**TASK GOAL**
Continue the Python notebook code below, which separates silence from music for the mutemusic dataset, from the point where it stops.

SUPPLIED TEXT below:

In [1]:
import pandas, pickle, os
import numpy as np
from matplotlib import pyplot as plt

#ridge regression
from sklearn.metrics import r2_score
from sklearn.linear_model import RidgeCV
from sklearn.model_selection import GroupKFold

from torch import Tensor
from torchvision.models import feature_extraction
from torch.utils.data import DataLoader

import encoding_utils as eu
import models_class as mc
import visualisation_utils as visu
import seaborn as sns

In [2]:
#-----------env args------------------------------------------------------------
dataset = 'mutemusic'
sub = 'sub-03'
no_init = False
tr=1.49

#absolute paths
model_path = '/home/maellef/Results/best_models/converted' 
training_data_path = '/home/maellef/git/MuteMusic_analysis/data/training_data'

#specific to soundnet/audio
model_type = 'soundnet' #'conv4'
resolution = 'MIST_ROI'# 'auditory_Voxels' 
sr=22050

#specific to one instance
stim_tracks = 'silenced'
category = 'all'
repetition = 'all'
original_sr = 48000

#visualisation
r2_max_threshold = 1

In [None]:
#specific to mutemusic---------separate silence bold from music bold
def pair_silence_with_music(track_data, metadata_df, sr=22050, bold=False):
    paired_segments = []
    for track, (i, metadata) in zip(track_data, metadata_df.iterrows()):
        timestamps_s = {'duration':[metadata['S1_duration'], metadata['S2_duration'], metadata['S3_duration'], metadata['S4_duration']],
                        'start':[metadata['S1_start'], metadata['S2_start'], metadata['S3_start'], metadata['S4_start']],
                        'stop':[metadata['S1_stop'], metadata['S2_stop'], metadata['S3_stop'], metadata['S4_stop']]}
        siltt_df = pandas.DataFrame(timestamps_s).sort_values(by='start').dropna()

End of SUPPLIED TEXT.
SOURCE DATA below:

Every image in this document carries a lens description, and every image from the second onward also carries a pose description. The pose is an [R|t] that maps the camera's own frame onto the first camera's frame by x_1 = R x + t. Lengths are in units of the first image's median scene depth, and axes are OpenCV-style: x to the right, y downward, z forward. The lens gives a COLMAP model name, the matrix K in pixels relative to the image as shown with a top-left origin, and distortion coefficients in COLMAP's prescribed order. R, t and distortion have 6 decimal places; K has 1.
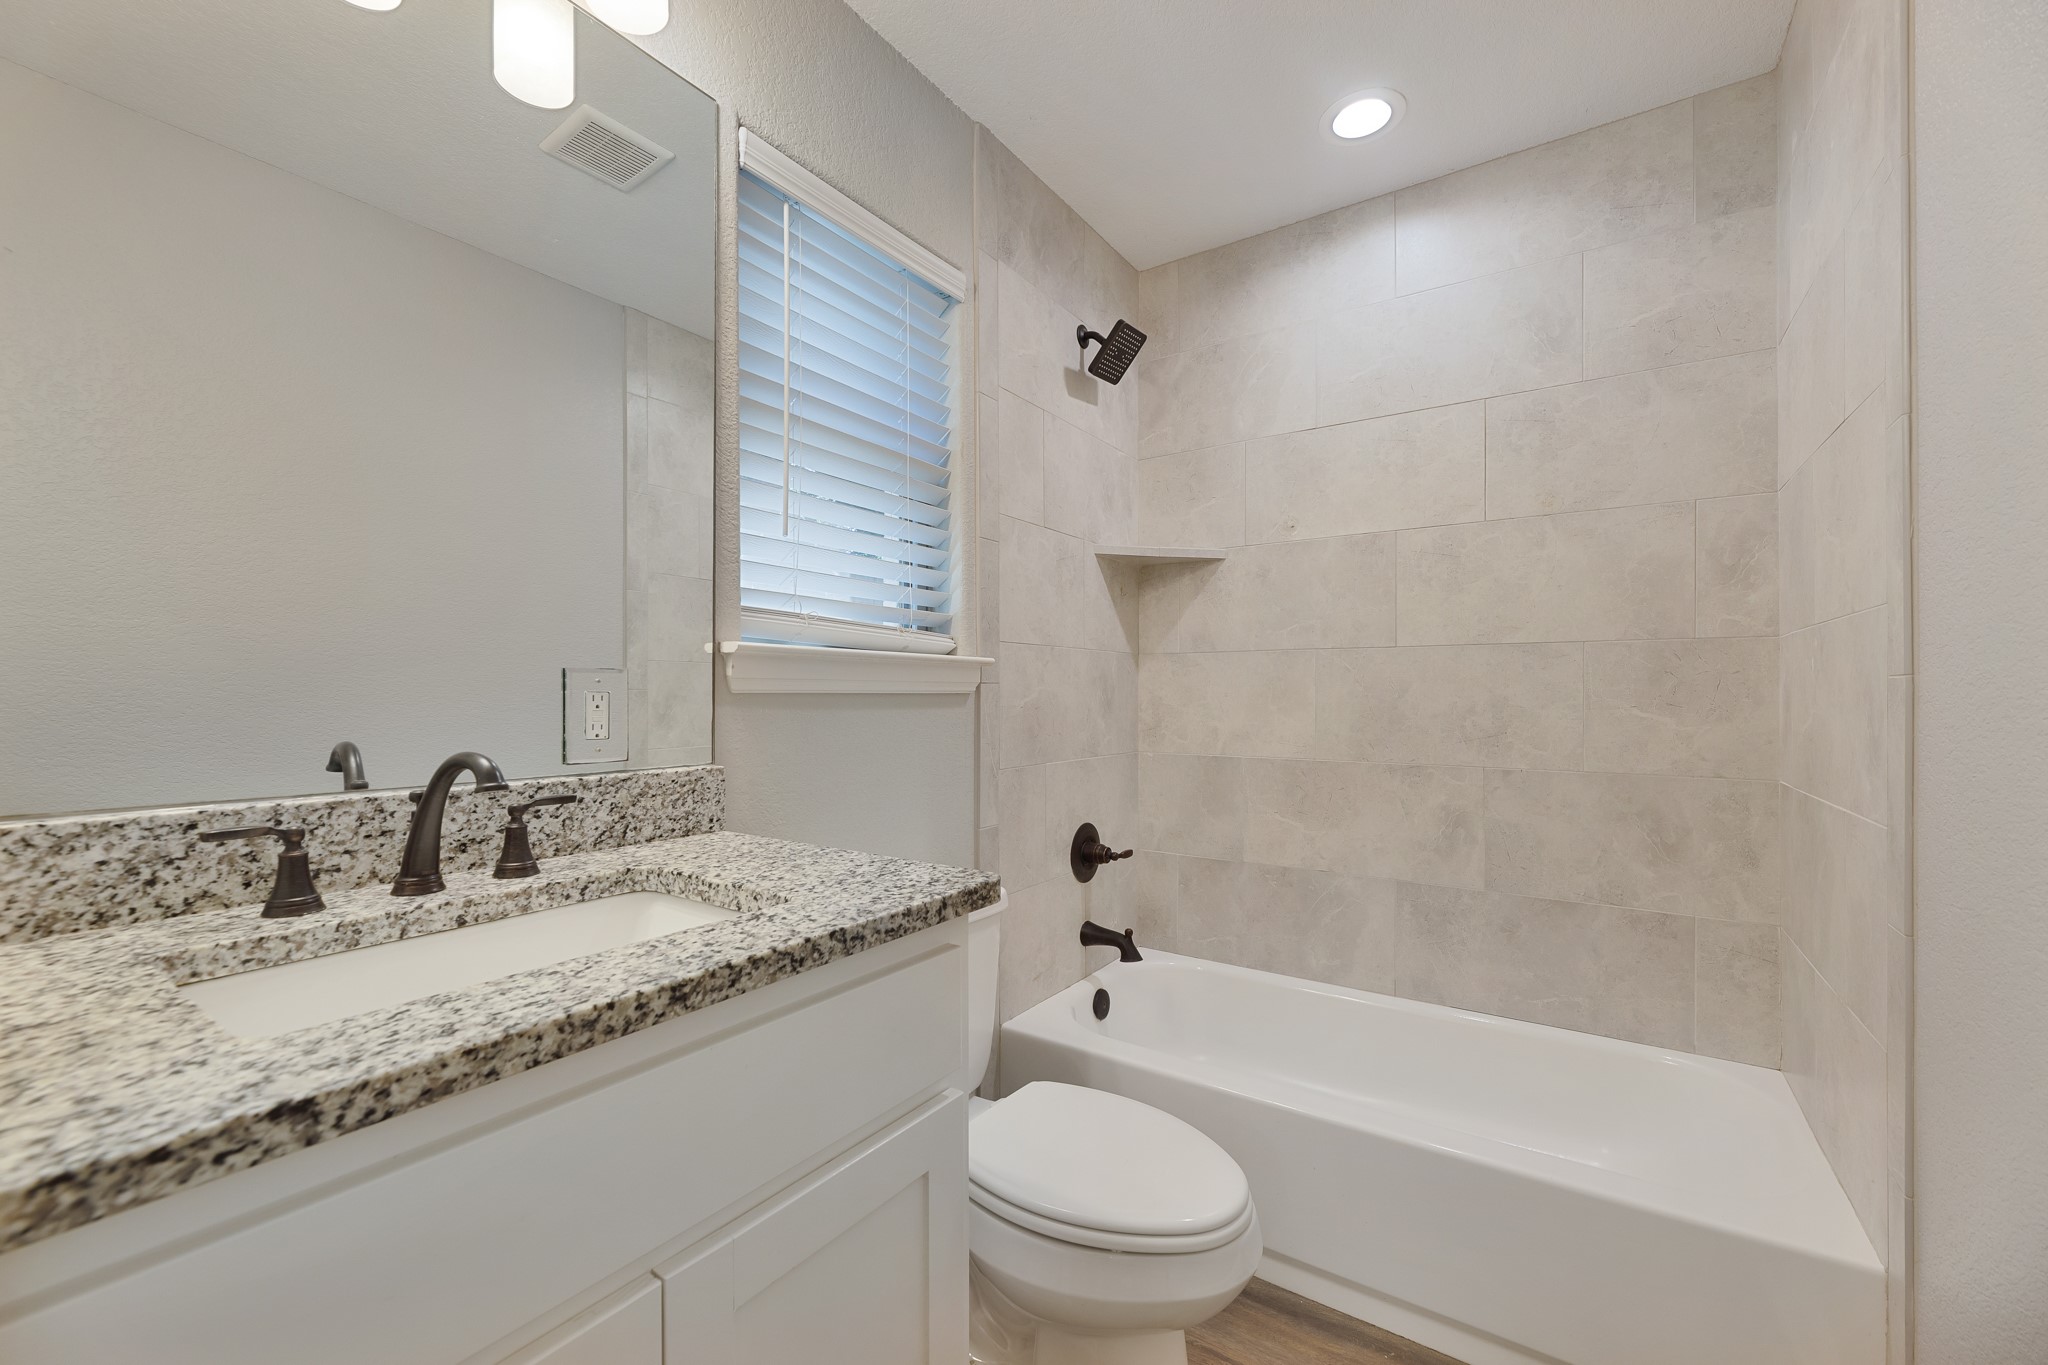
lens RADIAL K [[825.2, 0, 1020.5], [0, 825.2, 689.1], [0, 0, 1]] dist [-0.005532, 0.001414]
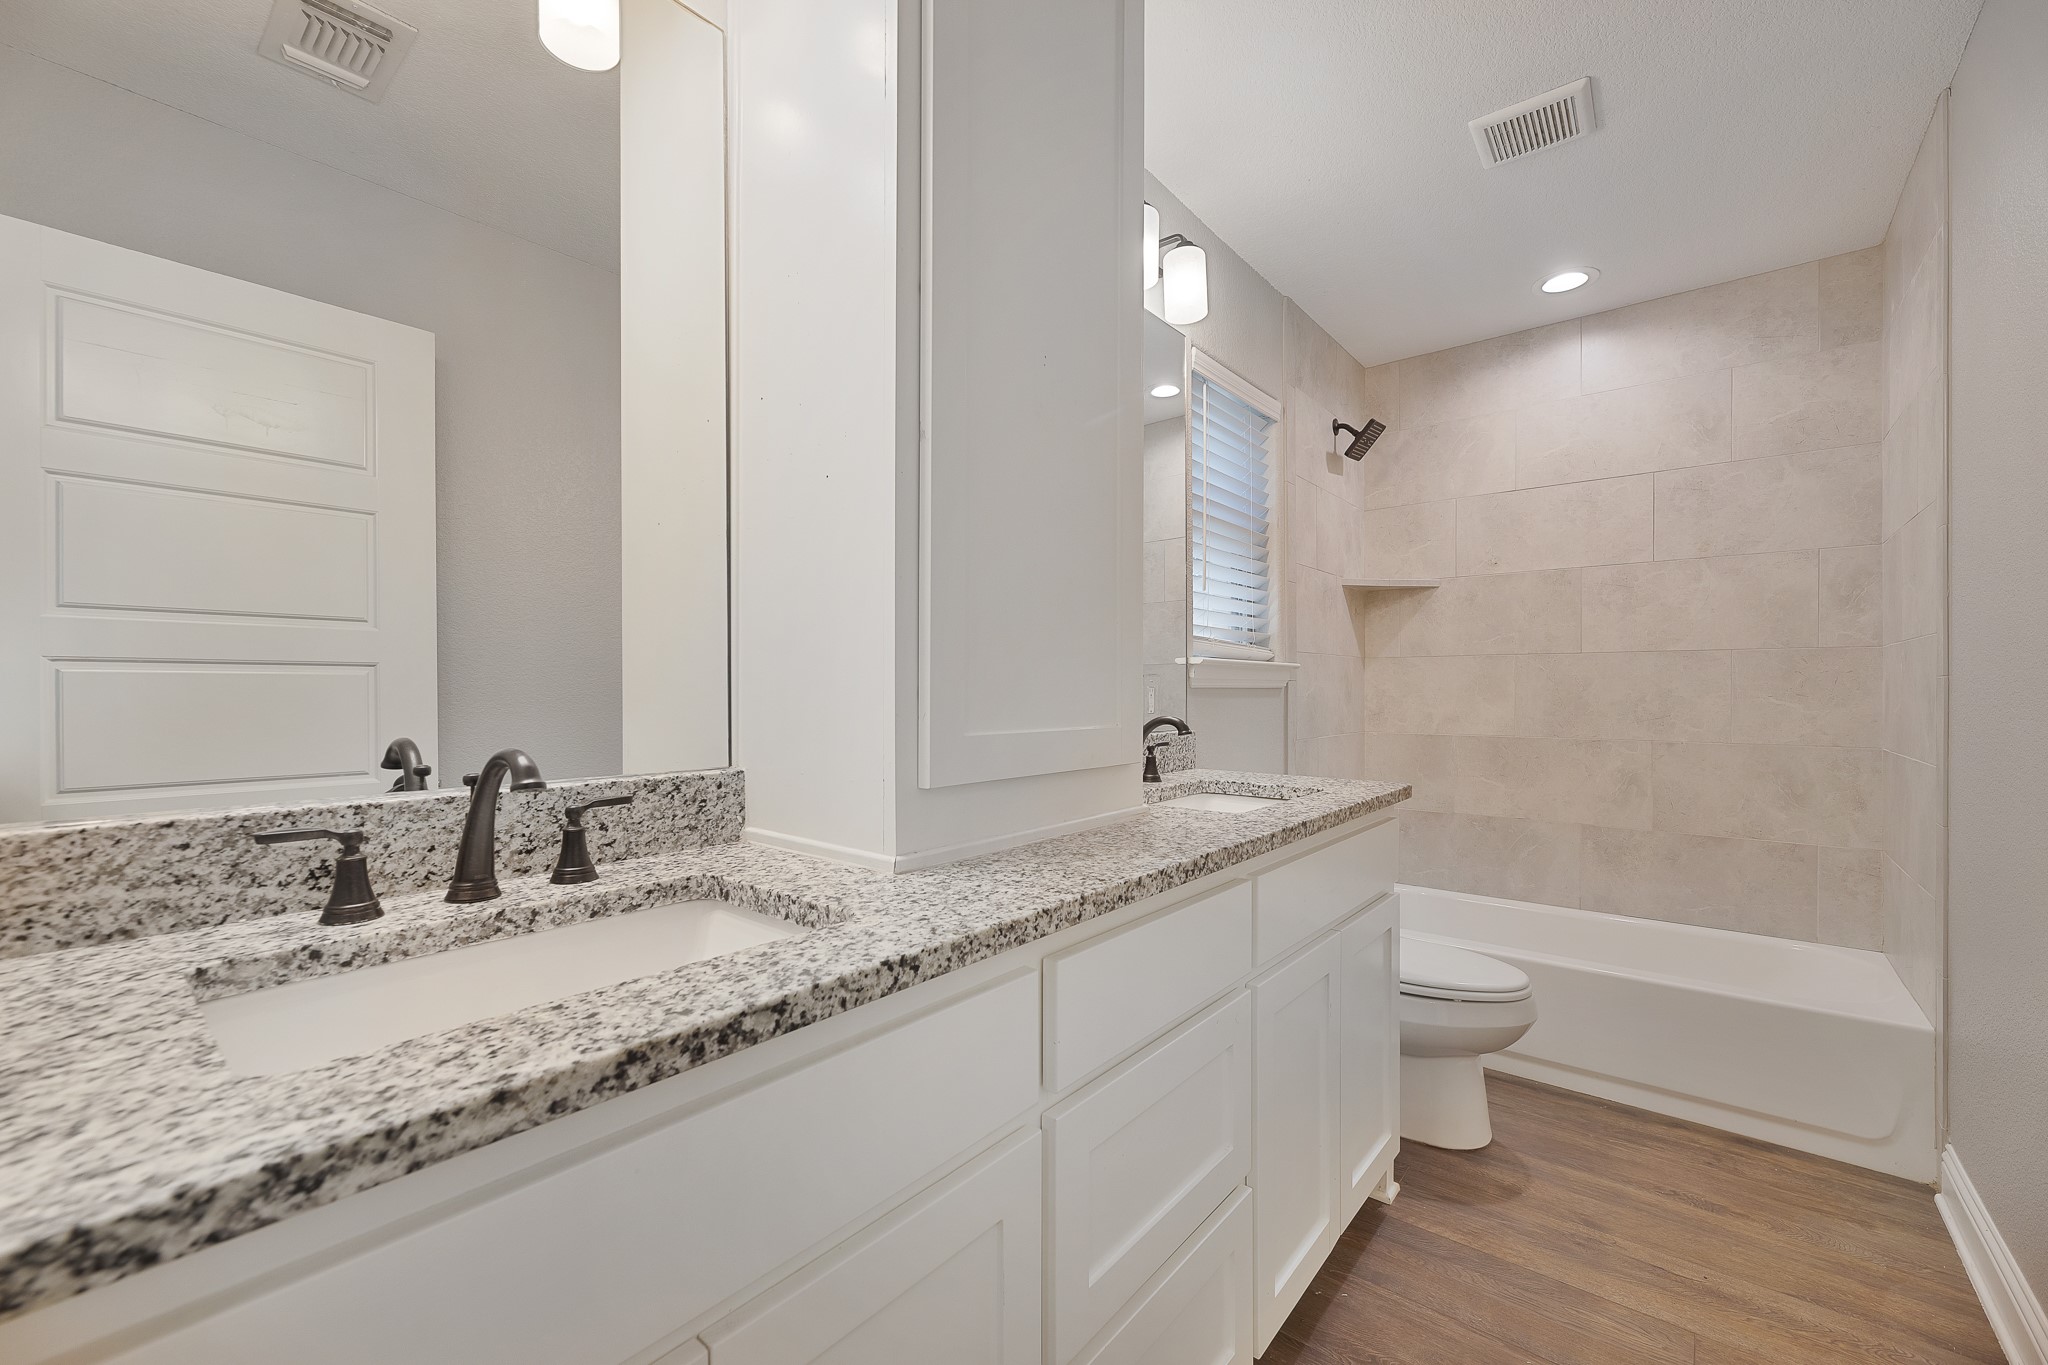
lens RADIAL K [[825.2, 0, 1017.7], [0, 825.2, 687.7], [0, 0, 1]] dist [-0.005532, 0.001414]
pose [[0.995279, -0.000981, -0.097053, -0.387398], [0.001479, 0.999986, 0.005052, -0.002674], [0.097047, -0.005172, 0.995266, -0.507219]]
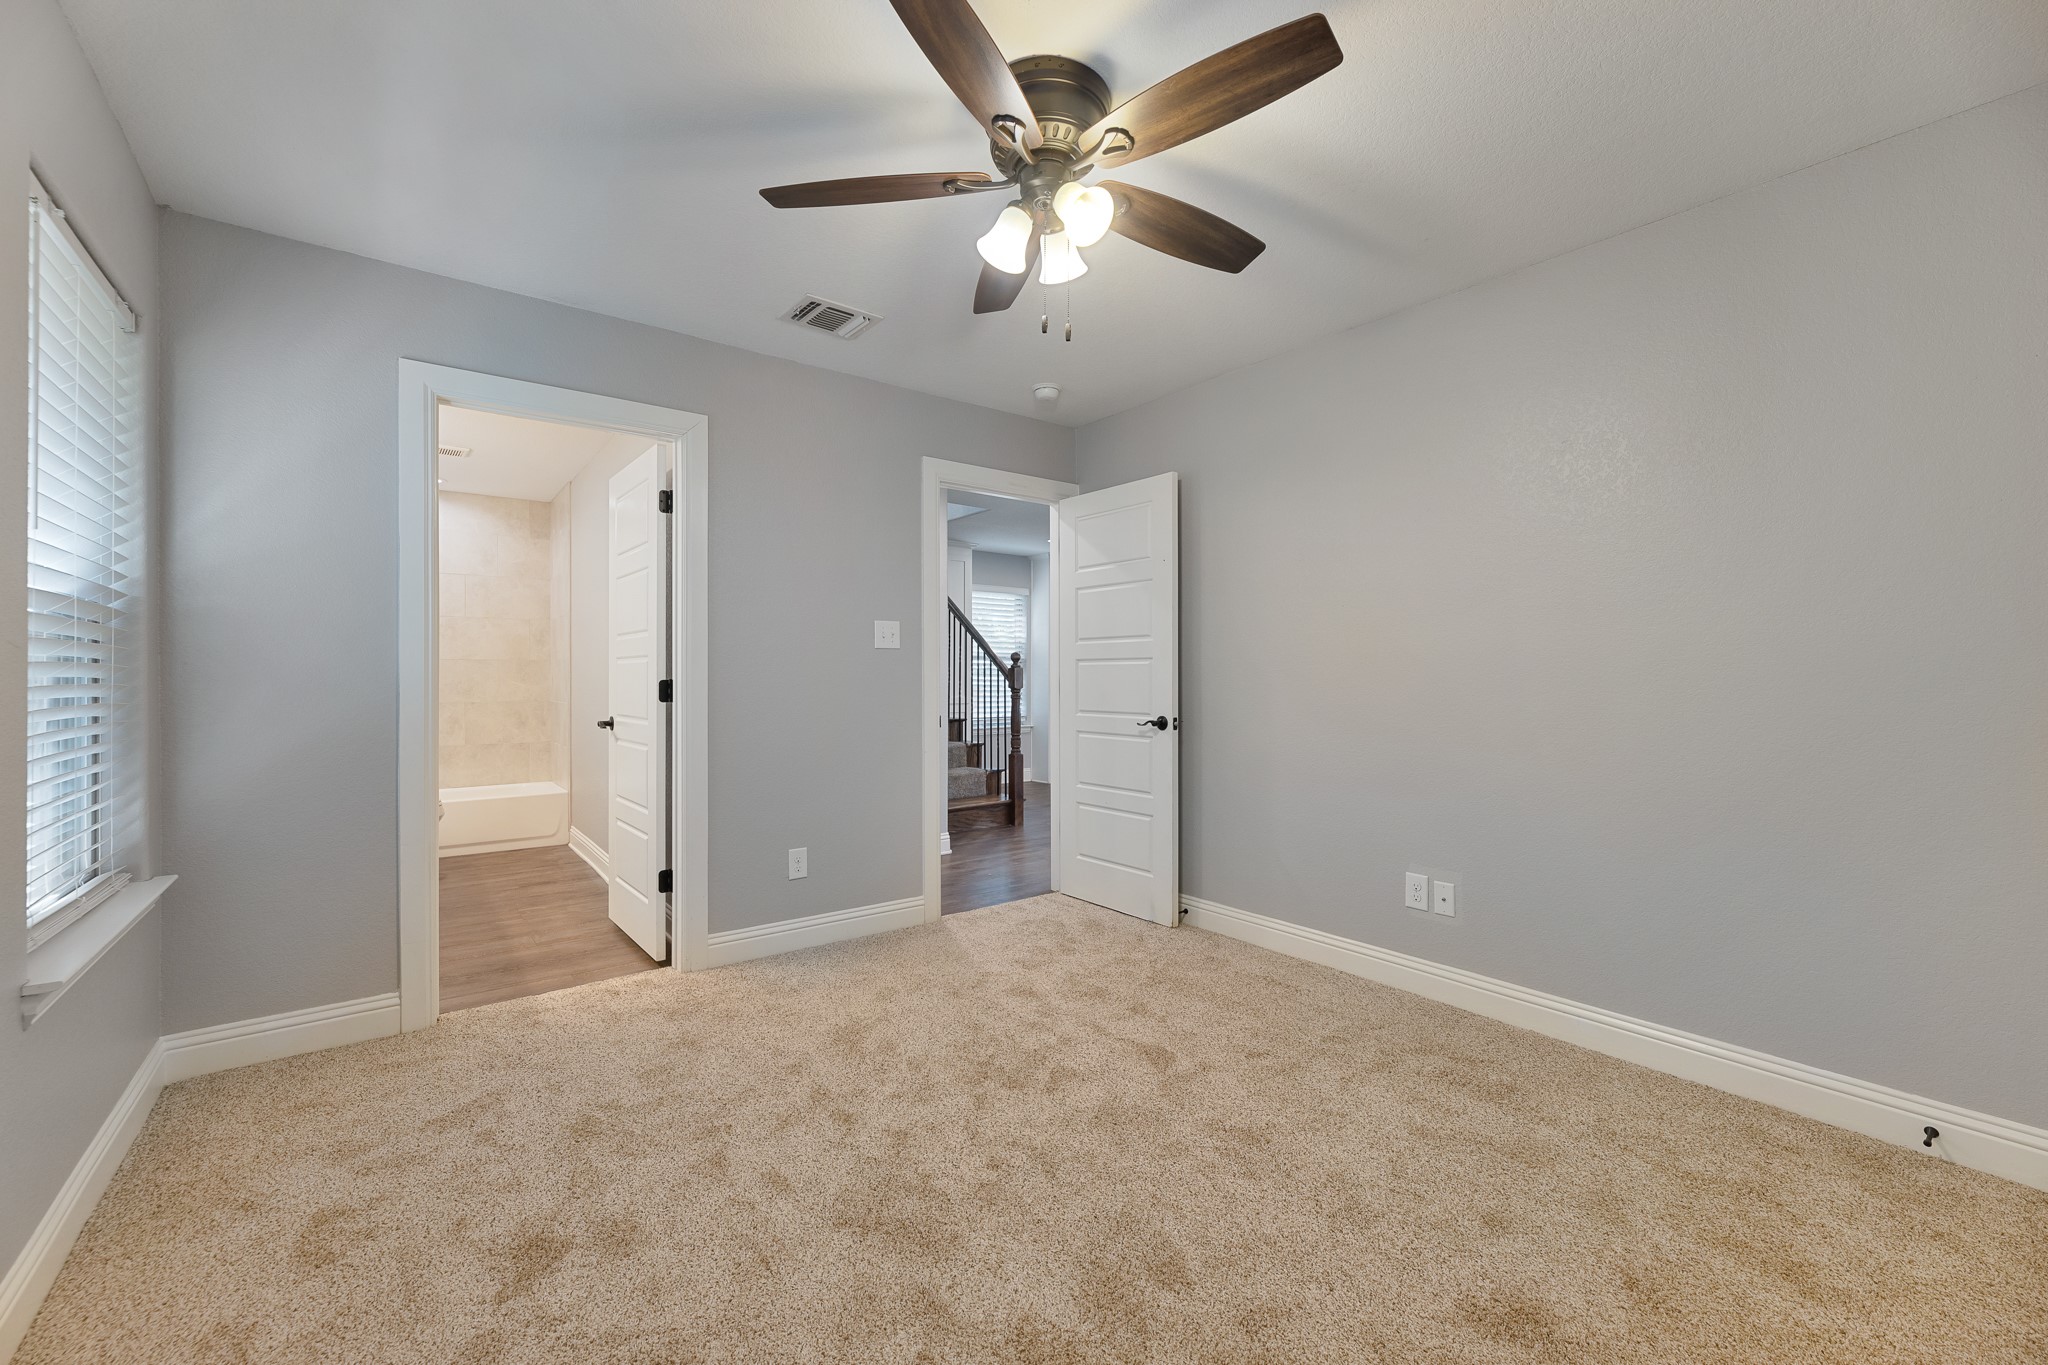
lens RADIAL K [[825.2, 0, 1024.7], [0, 825.2, 678.9], [0, 0, 1]] dist [-0.005532, 0.001414]
pose [[0.304084, -0.006479, 0.952623, -1.734182], [-0.000516, 0.999976, 0.006966, -0.009389], [-0.952645, -0.002610, 0.304073, -1.911745]]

End of SOURCE DATA.

**EXERCISE ANSWER**
        music_start = 0
        
        for i, silence_tt in siltt_df.iterrows():            
            start = silence_tt['start']/tr if bold else silence_tt['start']*sr
            silence_start = round(start)
            music_stop = silence_start

            stop = silence_tt['stop']/tr if bold else silence_tt['stop']*sr
            silence_stop = round(stop)

            paired_segments.append((track[music_start:music_stop],
                                   track[silence_start:silence_stop]))
            music_start = silence_stop
        
    return paired_segments

In [None]:
#------------load training data-------------------------------------------------------
#load data + metadata
metadata_path = os.path.join(training_data_path, f'{dataset}_{sub}_{stim_tracks}_metadata.tsv')
pairbold_path = os.path.join(training_data_path, f'{dataset}_{sub}_{stim_tracks}_pairWavBold')

data_df = pandas.read_csv(metadata_path, sep='\t')
with open(pairbold_path, 'rb') as f: 
    wavbold = pickle.load(f)

In [None]:
#----------load model + convert to extract embedding-------------------------------------
#load model (specific to soundnet model)
print(sub, resolution, model_type, category)
model_name, model = eu.load_sub_model(sub, resolution, model_type, model_path, no_init=False)
print(model_name)
i = model_name.find('conv_') + len('conv_')
temporal_size = int(model_name[i:i+3])

#create model with extractable embeddings
return_nodes = {'soundnet.conv7.2':'conv7', 'encoding_fmri':'encoding_conv'}
model_feat = feature_extraction.create_feature_extractor(model, return_nodes=return_nodes)

In [None]:
#create train/test for ridge regression

train_data, train_data_df = eu.extract_selected_data(wavbold, data_df, repetition=[1,2])
test_data, test_data_df = eu.extract_selected_data(wavbold, data_df, repetition=[3])
f_test_data, f_test_data_df = eu.extract_selected_data(wavbold, data_df, repetition=[3], groupe='F')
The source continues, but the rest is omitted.